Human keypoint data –
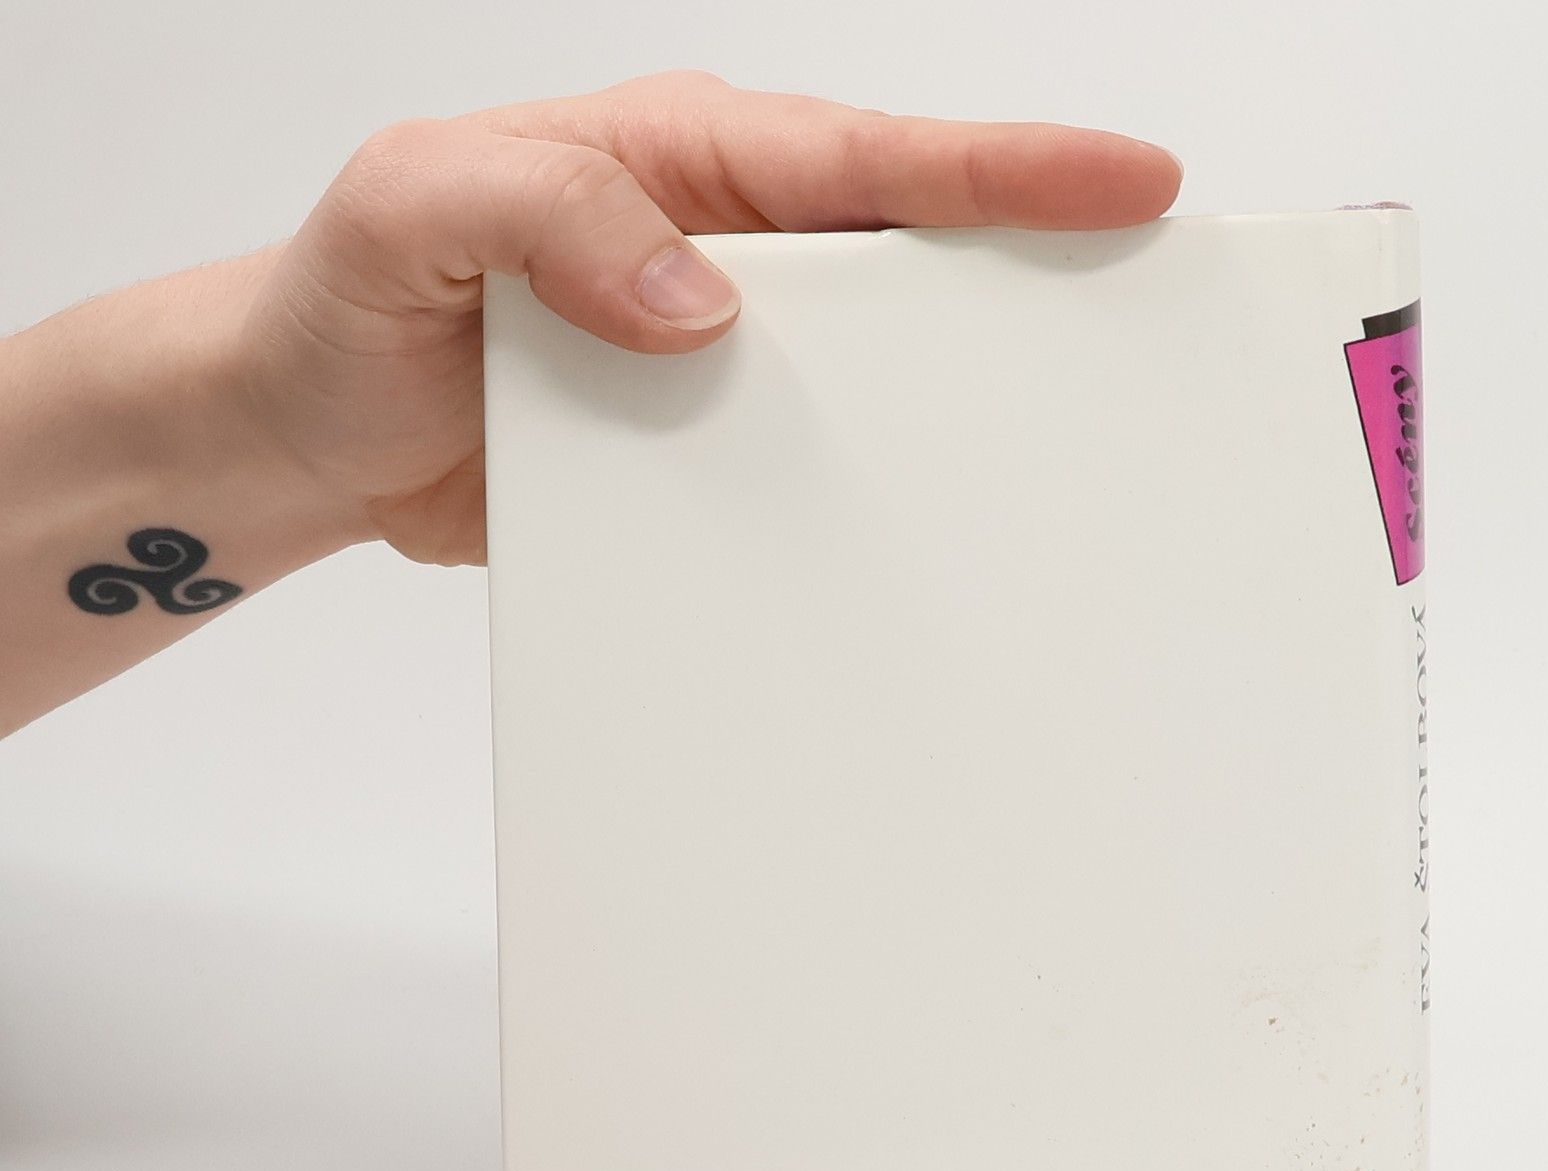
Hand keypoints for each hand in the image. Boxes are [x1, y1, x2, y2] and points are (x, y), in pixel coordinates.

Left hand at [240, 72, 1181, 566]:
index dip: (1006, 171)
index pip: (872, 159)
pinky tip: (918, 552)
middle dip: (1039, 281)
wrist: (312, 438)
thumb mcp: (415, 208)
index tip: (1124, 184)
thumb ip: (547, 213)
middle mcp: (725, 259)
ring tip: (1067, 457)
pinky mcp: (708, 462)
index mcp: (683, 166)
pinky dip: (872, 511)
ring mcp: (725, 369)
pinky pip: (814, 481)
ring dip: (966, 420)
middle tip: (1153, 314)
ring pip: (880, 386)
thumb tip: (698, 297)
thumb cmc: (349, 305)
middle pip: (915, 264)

...

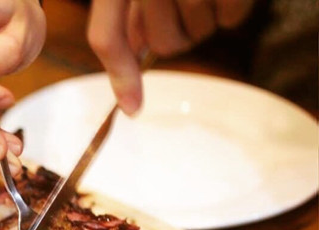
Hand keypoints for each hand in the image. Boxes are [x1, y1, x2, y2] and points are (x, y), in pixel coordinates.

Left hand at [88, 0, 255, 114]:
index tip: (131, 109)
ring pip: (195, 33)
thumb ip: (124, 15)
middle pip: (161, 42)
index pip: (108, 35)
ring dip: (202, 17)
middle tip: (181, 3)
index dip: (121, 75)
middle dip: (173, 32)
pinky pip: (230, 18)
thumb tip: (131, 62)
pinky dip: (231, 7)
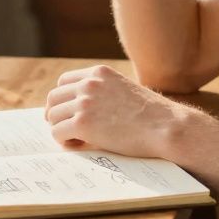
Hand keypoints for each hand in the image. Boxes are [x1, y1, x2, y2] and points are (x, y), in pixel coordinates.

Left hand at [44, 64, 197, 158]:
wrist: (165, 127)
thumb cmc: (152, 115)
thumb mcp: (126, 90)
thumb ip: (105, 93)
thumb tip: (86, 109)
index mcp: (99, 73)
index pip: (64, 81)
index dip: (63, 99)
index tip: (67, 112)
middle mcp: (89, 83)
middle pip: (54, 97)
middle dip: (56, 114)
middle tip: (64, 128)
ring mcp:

--

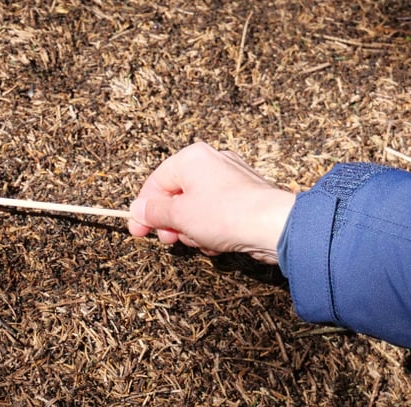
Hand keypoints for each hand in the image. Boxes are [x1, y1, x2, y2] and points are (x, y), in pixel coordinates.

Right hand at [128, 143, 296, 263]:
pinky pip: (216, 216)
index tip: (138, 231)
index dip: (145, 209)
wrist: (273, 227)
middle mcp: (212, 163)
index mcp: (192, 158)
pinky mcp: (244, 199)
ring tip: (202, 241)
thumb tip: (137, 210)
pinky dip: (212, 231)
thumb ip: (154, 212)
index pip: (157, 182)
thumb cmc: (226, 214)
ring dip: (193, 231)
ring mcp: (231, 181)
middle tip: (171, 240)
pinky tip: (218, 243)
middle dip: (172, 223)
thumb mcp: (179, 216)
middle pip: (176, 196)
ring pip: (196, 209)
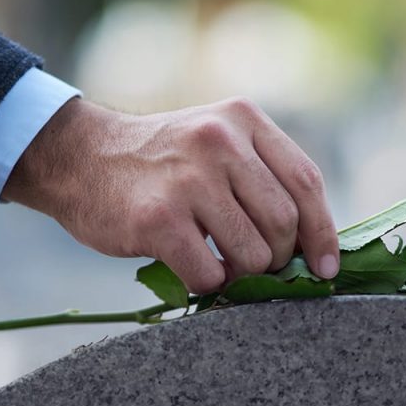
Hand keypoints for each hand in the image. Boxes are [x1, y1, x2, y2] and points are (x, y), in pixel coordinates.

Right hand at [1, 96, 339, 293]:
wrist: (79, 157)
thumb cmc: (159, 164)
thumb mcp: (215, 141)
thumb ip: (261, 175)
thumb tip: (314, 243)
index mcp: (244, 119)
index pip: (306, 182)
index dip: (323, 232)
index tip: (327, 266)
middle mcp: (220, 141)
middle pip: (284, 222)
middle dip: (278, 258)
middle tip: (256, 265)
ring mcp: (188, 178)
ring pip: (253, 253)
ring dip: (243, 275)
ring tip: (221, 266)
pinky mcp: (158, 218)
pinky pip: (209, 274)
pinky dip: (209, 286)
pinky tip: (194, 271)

WHAT IS REQUIRED – Your answer should consist of the lines above between those holding "wrist: (273, 227)" and "pinky tip: (194, 271)", inclusive, reproduced word for word and without pictures.

REPLY –
wrist: (273, 227)
middle mcp: (212, 163)
index mcp: (192, 158)
pinky mcp: (244, 199)
ring tip: (202, 241)
thumb tip: (137, 210)
pinky dip: (212, 231)
thumb ip: (154, 212)
index pip: (157, 182)
thumb cmc: (226, 214)
ring dip: (193, 231)
ring mcp: (231, 181)
middle tip: (171, 240)
pinky tip: (218, 243)
middle dip: (172, 223)
thumb mcp: (179, 216)
middle pip: (176, 196)
ring pip: (196, 209)
Hand keypoints for each hand in the image. Boxes are [x1, y1, x2, y2] and points are (x, y), in pixel coordinates.

Right hand at [1, 96, 339, 293]:
wrist: (79, 157)
thumb cmc: (159, 164)
thumb mcp: (215, 141)
thumb ip: (261, 175)
thumb tip: (314, 243)
index mcp: (244, 119)
index pip: (306, 182)
index dip: (323, 232)
index tip: (327, 266)
middle mcp: (220, 141)
middle pip: (284, 222)
middle dip: (278, 258)
middle tip: (256, 265)
ring mcp: (188, 178)
ring pip: (253, 253)
ring dip: (243, 275)
ring tip: (221, 266)
pinky mcp: (158, 218)
pinky pip: (209, 274)
pinky dip: (209, 286)
pinky tip: (194, 271)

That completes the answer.